In a couple of decades, the adjective took on its modern sense of relieving or reducing pain. The earliest OED example is from an 1868 issue of the American Journal of the Medical Sciences:

“Thus we clearly separate anæsthetics from soporifics, or rather the analgesic influence from the hypnotic.”

The noun “analgesic” soon showed up with the sense of “a drug or other treatment that relieves or reduces pain.”

The dictionary’s first example is from A Treatise on Therapeutics (1874), by the American physician Horatio C. Wood Jr.:

“In the class Analgesics, are placed those drugs whose chief clinical use is in the relief of pain.”

The words “vigor,” “vigorous,” and “vigorousness” are much older, dating back to the 14th and 15th centuries. English adopted them from Anglo-Norman, but the ultimate source is the Latin vigor, which refers to physical and mental energy.

The first to show up, the adjective “vigorous,” meant strong, healthy, and active when it appeared in Arthour and Merlin, an anonymous Middle English romance written around 1330:

“Herui, þat was vigrous & liȝt, / On þe scheld him hit a dint hard” (“Hervi, who was vigorous and quick, / Struck a hard blow against his shield”).

The noun “vigor” referred to active physical strength, power, and energy when it appeared a half-century later.

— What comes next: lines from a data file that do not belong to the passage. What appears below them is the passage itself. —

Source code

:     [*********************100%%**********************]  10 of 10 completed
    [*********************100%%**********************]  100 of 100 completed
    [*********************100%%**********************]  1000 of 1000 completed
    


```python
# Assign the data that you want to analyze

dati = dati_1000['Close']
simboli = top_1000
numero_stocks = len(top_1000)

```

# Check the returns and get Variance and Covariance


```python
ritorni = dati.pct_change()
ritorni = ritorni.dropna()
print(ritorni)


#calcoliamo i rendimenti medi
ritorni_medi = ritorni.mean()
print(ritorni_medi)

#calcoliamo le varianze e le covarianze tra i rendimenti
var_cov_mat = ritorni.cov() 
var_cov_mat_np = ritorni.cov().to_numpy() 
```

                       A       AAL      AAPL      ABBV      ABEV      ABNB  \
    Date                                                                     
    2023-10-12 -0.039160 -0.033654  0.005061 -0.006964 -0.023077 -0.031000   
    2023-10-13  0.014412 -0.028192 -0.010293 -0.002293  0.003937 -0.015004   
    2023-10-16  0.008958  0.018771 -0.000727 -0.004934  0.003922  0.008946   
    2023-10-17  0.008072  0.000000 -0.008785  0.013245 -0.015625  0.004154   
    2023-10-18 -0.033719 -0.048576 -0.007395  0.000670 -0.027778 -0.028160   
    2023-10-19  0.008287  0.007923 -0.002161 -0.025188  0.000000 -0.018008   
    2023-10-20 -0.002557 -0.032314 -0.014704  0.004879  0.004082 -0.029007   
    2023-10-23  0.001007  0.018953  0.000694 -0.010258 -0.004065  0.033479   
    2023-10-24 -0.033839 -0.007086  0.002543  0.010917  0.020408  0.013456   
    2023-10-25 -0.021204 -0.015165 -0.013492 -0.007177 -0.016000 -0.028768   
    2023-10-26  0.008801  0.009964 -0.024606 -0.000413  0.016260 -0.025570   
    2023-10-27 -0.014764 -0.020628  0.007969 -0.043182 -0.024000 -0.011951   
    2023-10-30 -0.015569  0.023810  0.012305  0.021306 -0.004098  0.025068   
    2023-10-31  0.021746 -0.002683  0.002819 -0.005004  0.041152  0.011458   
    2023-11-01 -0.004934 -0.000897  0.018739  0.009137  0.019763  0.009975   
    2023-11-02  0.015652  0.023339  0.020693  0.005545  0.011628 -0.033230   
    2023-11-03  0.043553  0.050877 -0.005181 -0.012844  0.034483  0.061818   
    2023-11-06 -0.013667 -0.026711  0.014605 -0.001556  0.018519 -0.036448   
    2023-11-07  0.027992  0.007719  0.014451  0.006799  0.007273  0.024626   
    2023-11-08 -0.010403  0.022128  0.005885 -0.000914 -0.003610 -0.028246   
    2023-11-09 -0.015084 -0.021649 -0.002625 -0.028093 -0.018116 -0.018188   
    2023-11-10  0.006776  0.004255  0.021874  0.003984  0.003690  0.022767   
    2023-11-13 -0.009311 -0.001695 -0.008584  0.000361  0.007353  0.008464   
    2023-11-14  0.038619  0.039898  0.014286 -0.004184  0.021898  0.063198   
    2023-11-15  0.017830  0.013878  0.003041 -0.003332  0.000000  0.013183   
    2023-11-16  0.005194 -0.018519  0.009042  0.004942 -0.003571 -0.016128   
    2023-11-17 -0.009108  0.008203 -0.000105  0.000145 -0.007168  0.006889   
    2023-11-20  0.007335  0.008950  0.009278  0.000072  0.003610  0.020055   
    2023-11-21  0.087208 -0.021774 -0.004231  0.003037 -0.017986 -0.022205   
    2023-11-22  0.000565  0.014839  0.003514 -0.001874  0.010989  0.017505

The earliest Oxford citation is from “The Man of Law’s Tale” in Chaucer’s Canterbury Tales (1386):

“That right as god spirit of vigour sente / To hem, and saued hem out of meschance, / So sente he myght and vigour to Custance” (“That just as God sent to them the spirit of vigor to save them from disaster, so he sent might and vigor to Constance”).

Finally, “vigorousness,” a longer and perhaps clunkier version of “vigor,” showed up in Promptorium Parvulorum, an English-Latin dictionary written around 1440 and attributed to a medieval monk known as Galfredus Grammaticus, or Geoffrey the Grammarian: “Vigorowsnesse, vigorositas, ferocitas.”

We’re not feeling much vigorositas or ferocitas right now, so we’ll call it a day.